OGH 4Ob74/21t

OGH4Ob74/21t22.6.2021

Der Oberste Gerichtshof hat durch den Senatspräsidenten Dr. Vogel als Vorsitzenden und die Hofräte Dr. Schwarzenbacher, Hon.-Prof. PD Dr. Rassi und MMag. Matzka sowie die Hofrätin Mag. Istjan, LL.M., als weitere Richter in der außerstreitigen Rechtssache des Antragstellers Mag. A***** I*****, vertreten durch Dr. Karl Schelling, Rechtsanwalt in Dornbirn, gegen den Antragsgegner G***** B*****, vertreten durch Achammer & Mennel Rechtsanwälte OG in Feldkirch, wegen Einräumung eines Notwegs, über den außerordentlichen Revisionsrekurs des Antragsgegners gegen den Beschluss des Landesgerichts Feldkirch als Rekursgericht vom 18. Februar 2021, GZ 3 R 306/20b-106, den

Beschluss

gefasst:

European Case Law Identifier: ECLI:AT:OGH0002:2021:0040OB00074.21T.0622.000

 

Spruch:

Der außerordentliche Revisionsrekurs wird mangels der Voraussetzungen des § 62 Abs 1 AußStrG zurückgewiesen.

Der Antragsteller ist schuldig, dem Antragsgegner die mit 1.047,88 EUR (darin 138,98 EUR USt und 214 EUR Barauslagen) bestimmten Kosten des Revisionsrekurses zu Handen seiner Rechtsvertreterin binnen 14 Tagen zu ersetzen.

 

Begründung:

[1] Der Antragsteller erhielt im Jahr 1980 von der Gemeinde ein als Baufläche gewidmetes Grundstück geschenkt.

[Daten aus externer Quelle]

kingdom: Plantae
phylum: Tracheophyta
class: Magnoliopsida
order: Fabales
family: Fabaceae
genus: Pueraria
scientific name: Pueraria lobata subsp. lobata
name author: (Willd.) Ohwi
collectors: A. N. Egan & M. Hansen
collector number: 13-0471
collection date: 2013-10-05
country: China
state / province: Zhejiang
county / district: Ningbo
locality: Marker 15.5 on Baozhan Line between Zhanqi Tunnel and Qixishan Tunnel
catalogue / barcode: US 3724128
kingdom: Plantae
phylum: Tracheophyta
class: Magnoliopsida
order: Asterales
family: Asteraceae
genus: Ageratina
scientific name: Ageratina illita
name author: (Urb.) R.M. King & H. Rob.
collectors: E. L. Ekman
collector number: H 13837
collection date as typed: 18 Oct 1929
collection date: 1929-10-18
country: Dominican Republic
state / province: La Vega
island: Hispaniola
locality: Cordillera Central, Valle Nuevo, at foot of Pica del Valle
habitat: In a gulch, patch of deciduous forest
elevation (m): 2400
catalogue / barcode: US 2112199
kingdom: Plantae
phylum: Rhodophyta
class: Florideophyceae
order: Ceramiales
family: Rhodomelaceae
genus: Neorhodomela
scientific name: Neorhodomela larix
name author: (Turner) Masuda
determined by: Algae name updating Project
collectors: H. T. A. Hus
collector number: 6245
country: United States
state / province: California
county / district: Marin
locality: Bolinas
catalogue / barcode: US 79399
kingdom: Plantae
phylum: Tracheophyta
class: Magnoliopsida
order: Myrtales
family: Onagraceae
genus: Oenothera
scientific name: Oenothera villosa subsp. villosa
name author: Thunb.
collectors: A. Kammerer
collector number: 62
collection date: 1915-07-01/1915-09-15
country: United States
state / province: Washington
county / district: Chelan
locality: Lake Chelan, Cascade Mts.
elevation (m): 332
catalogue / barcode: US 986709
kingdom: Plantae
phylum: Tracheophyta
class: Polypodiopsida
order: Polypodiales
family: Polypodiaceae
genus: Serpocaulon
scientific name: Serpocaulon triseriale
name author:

Die Liegenschaft grenzt unmittelbar an das Elternhaus des Antragstellers, verfügt jedoch über keinen Anschluss an das öffentliche Wegenetz. Der Antragsteller beabsichtigt nun, das Grundstück zu bebauen. Die ihm am naheliegendst erscheinende Zufahrt ist jene über die bereits vorhandene Zufahrtsstraße über die Liegenschaft des Beklagten. Auch andere Anrainer besitzen ein Wegerecht über diese nicht asphaltierte, aber geschotterte und kompakte Straße. Dem Antragsteller wird dieses seitens des Antragsgegners verwehrt.

[2] Der Antragsteller begehrte mit seinem an das Erstgericht gerichteten Antrag, ihm und seinen Rechtsnachfolgern im Eigentum seiner Liegenschaft zu Lasten des Antragsgegners und dessen Rechtsnachfolgern im Eigentum seiner Liegenschaft einen näher bezeichneten Notweg in Form einer Dienstbarkeit des Gehens und Fahrens für Wohnzwecke über den in der Natur vorhandenen Weg einzuräumen.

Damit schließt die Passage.